Calls to increase budget

The budget announcement follows strong statements by some PLA officers about China's ambitions. In February, a book by Senior Colonel Liu Mingfu, a professor at National Defense University, urged China to challenge the United States and become "the top power."

The Reuters news agency also cited an unnamed PLA officer as saying that the defense budget should "send a defiant signal to Washington" over arms sales to Taiwan.

Some analysts have suggested that the statements were made to argue against slower military increases, said Glaser. But the budget could also be read as a government decision to curb the PLA.

Richard Bush, senior fellow for foreign policy studies at the Brookings Institution, said the PLA statements have raised concerns.

"There have been a number of statements recently by various people in China. It's often hard to evaluate whether they reflect government views or views of the PLA," said Bush.

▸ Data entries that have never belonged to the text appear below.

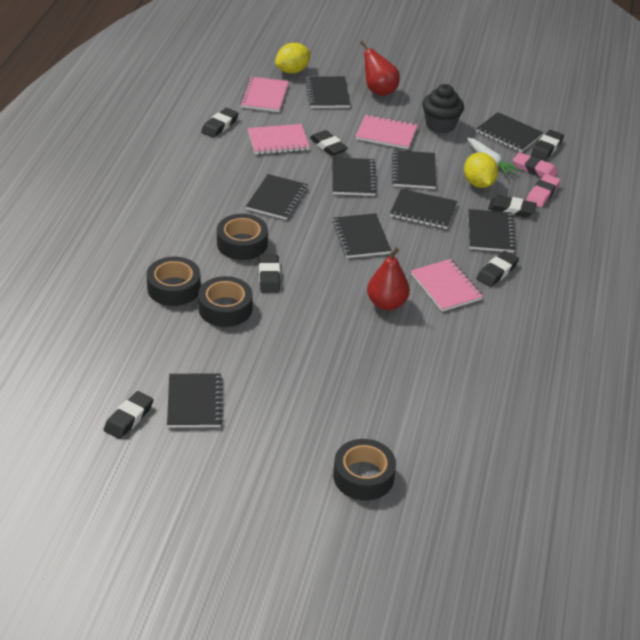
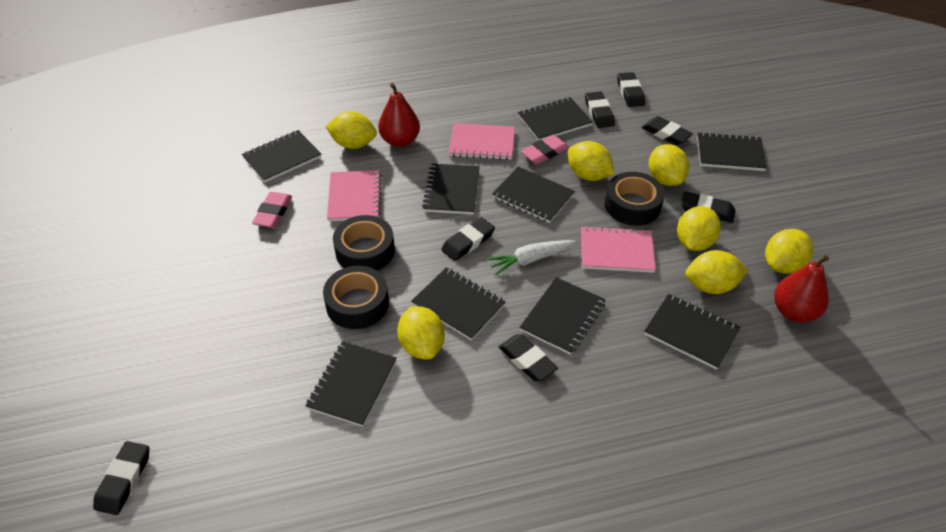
black cupcake: 1 -> 0
black tape: 4 -> 3
pink notebook: 4 -> 3
yellow lemon: 2 -> 7

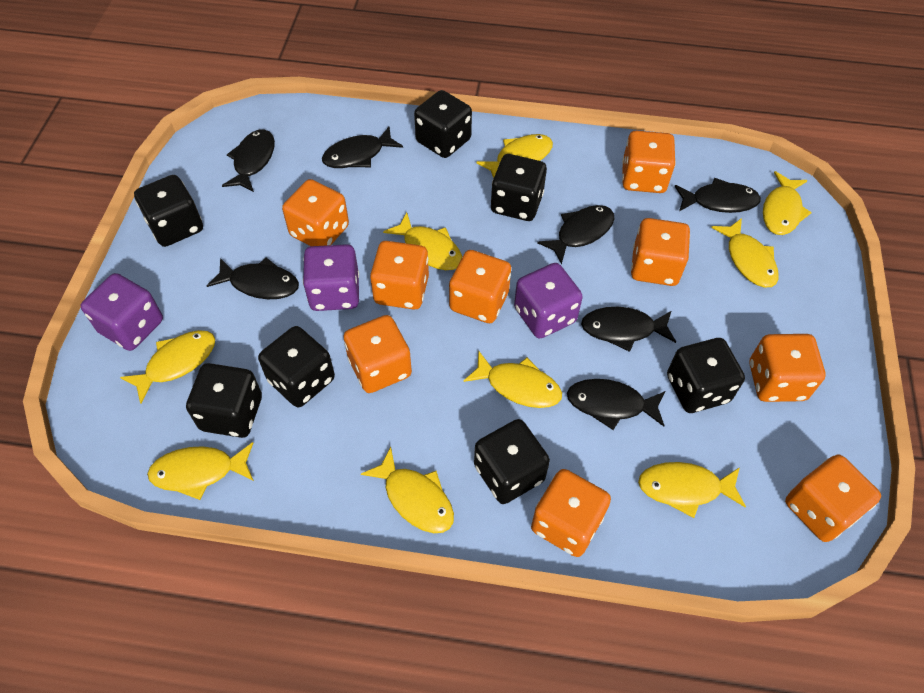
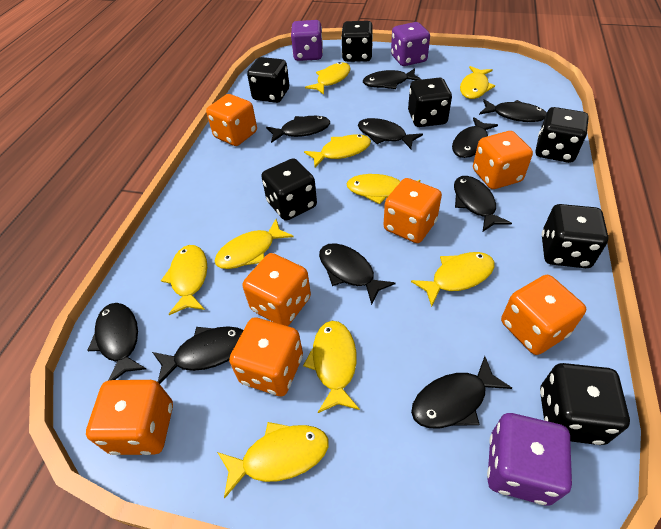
black fish: 7 -> 10
orange dice: 9 -> 7

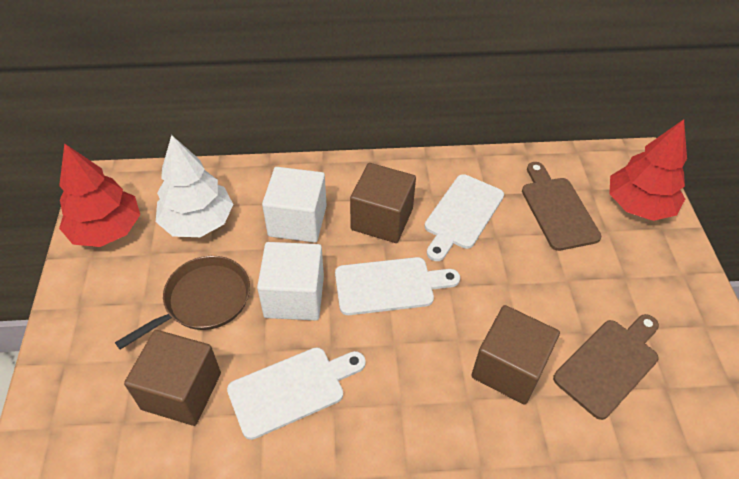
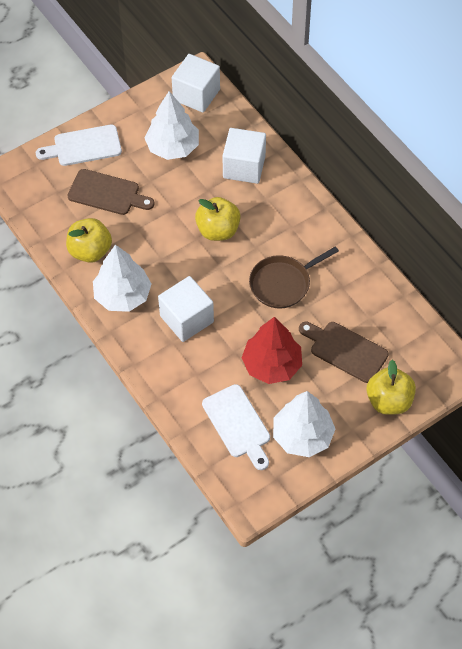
brown cube: 3 -> 0
red tree: 2 -> 1
white cube: 2 -> 3
white cutting board: 3 -> 2
white tree: 1 -> 3
yellow apple: 0 -> 3

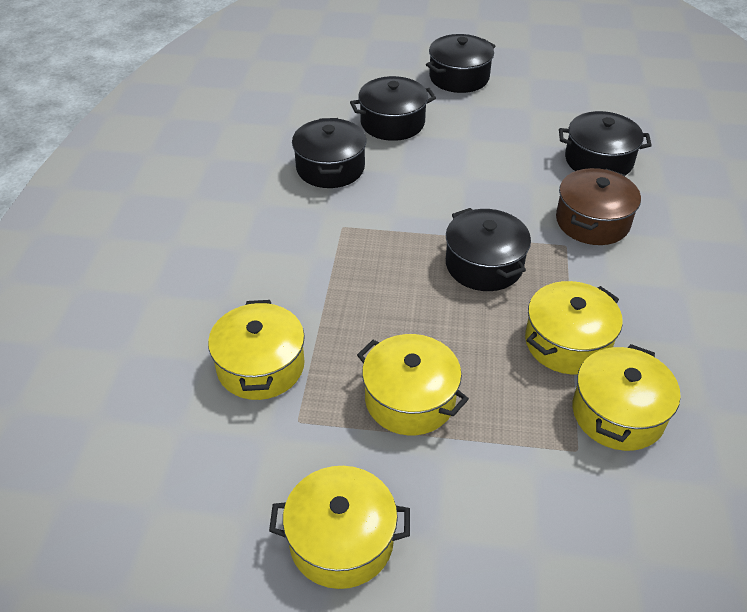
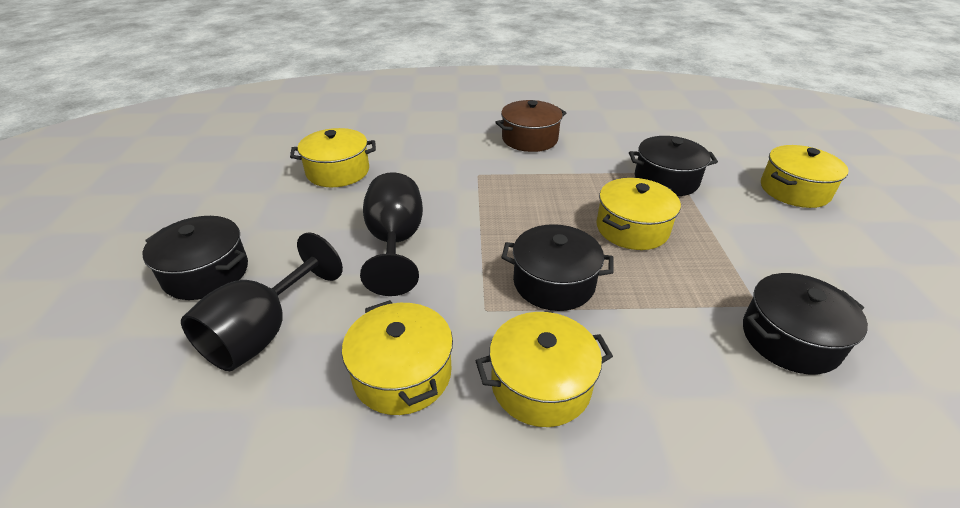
black goblet: 0 -> 2
black pot: 5 -> 4

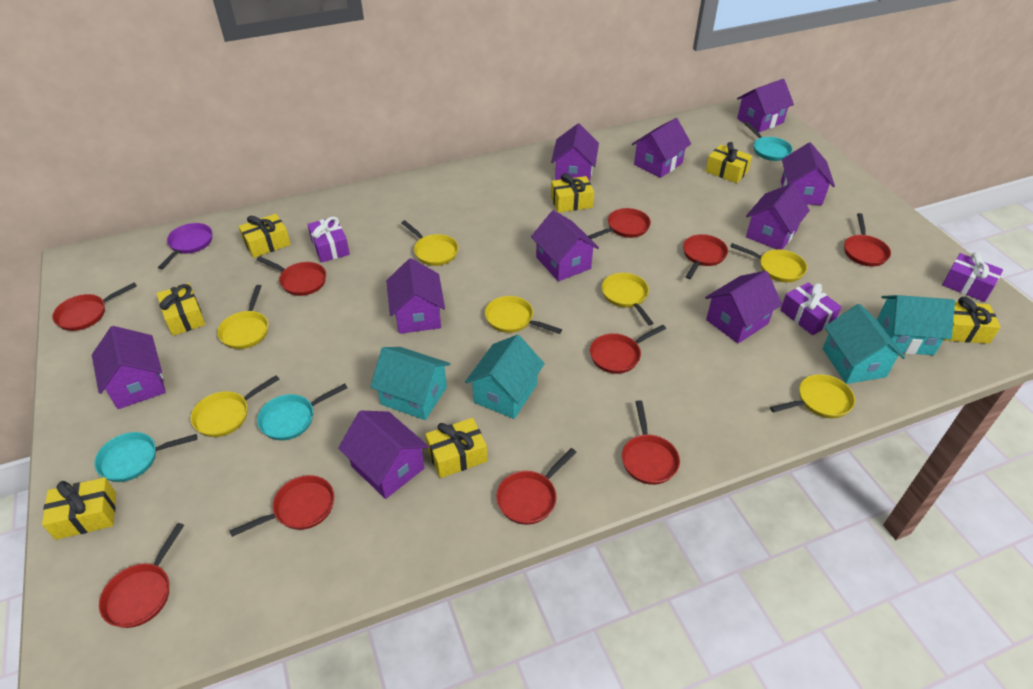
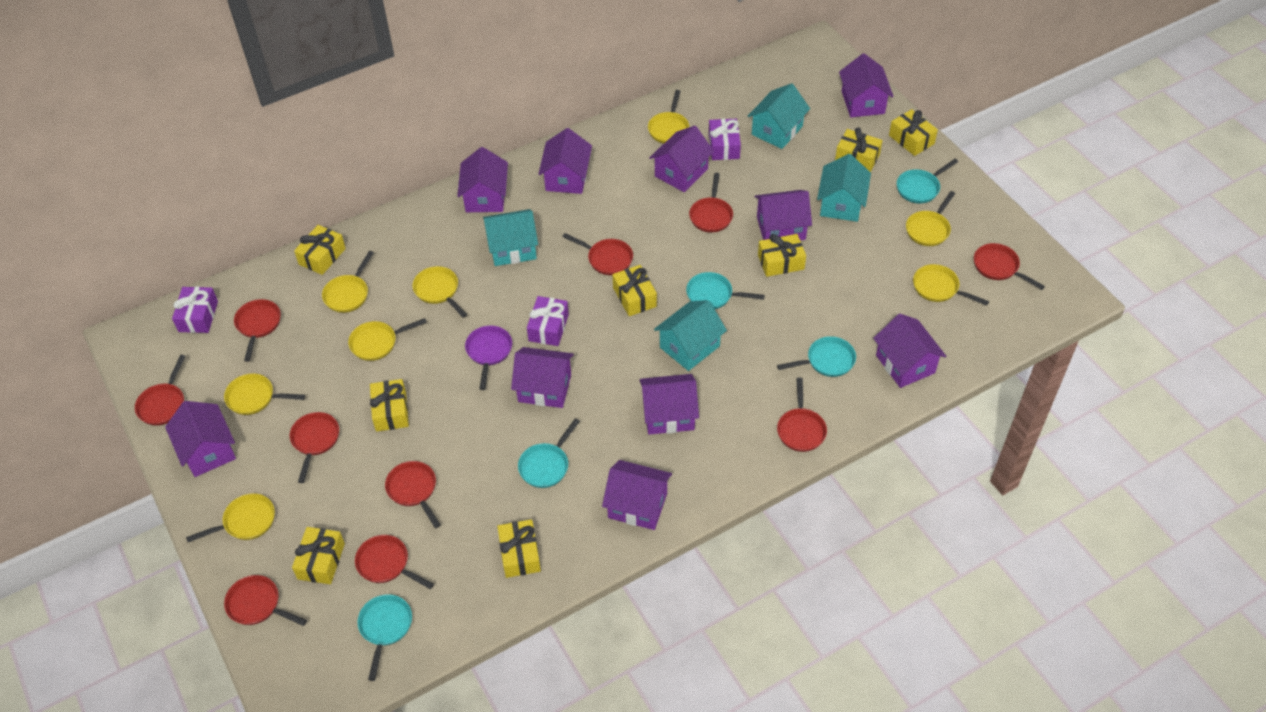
turquoise pan: 3 -> 5
yellow gift: 7 -> 8
yellow pan: 7 -> 8

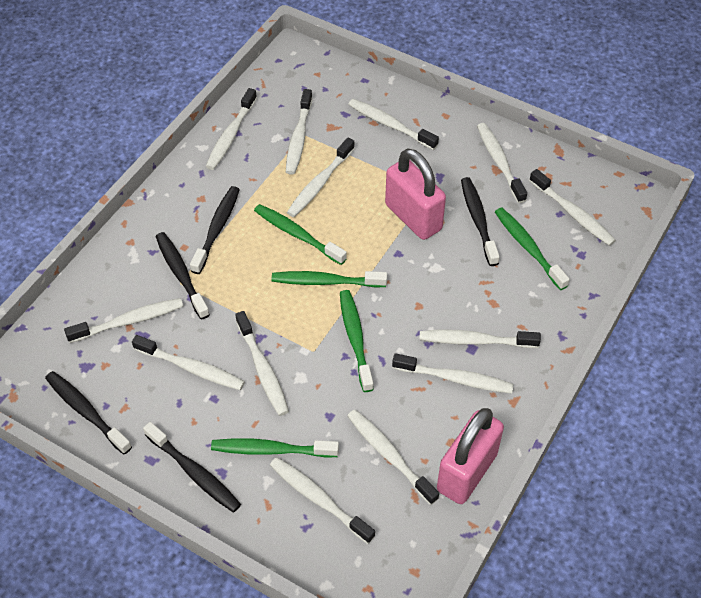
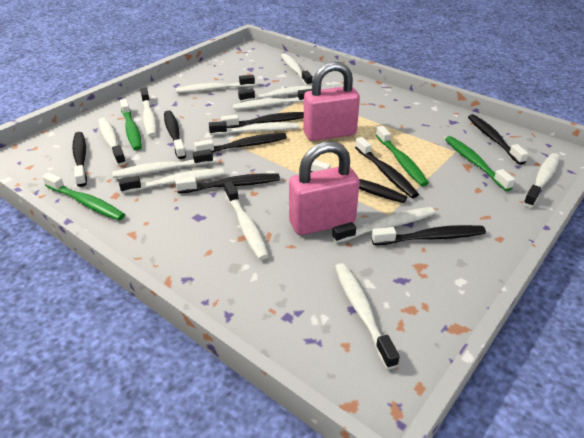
black toothbrush: 5 -> 9
green toothbrush: 5 -> 4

"It's also my sense that the Chinese government has understood the negative consequences of those statements in terms of the attitudes of other countries and is reining them in to some extent," he said.

Bush believes the main reason for the budget announcement was the rising concern in the United States and East Asia about the pace of China's buildup.

"China advocates a policy of peaceful development, and that was at odds with growth in the defense budget of almost 20 percent a year," he said.

Uncertainty over China's intentions and the insufficiency of information about its military make it hard to draw firm conclusions, said Bush, but it is unlikely to change many minds about whether Beijing poses a threat.

"I think people will read into this whatever they want to see. This adjustment will be held as confirming deeply held beliefs," he said.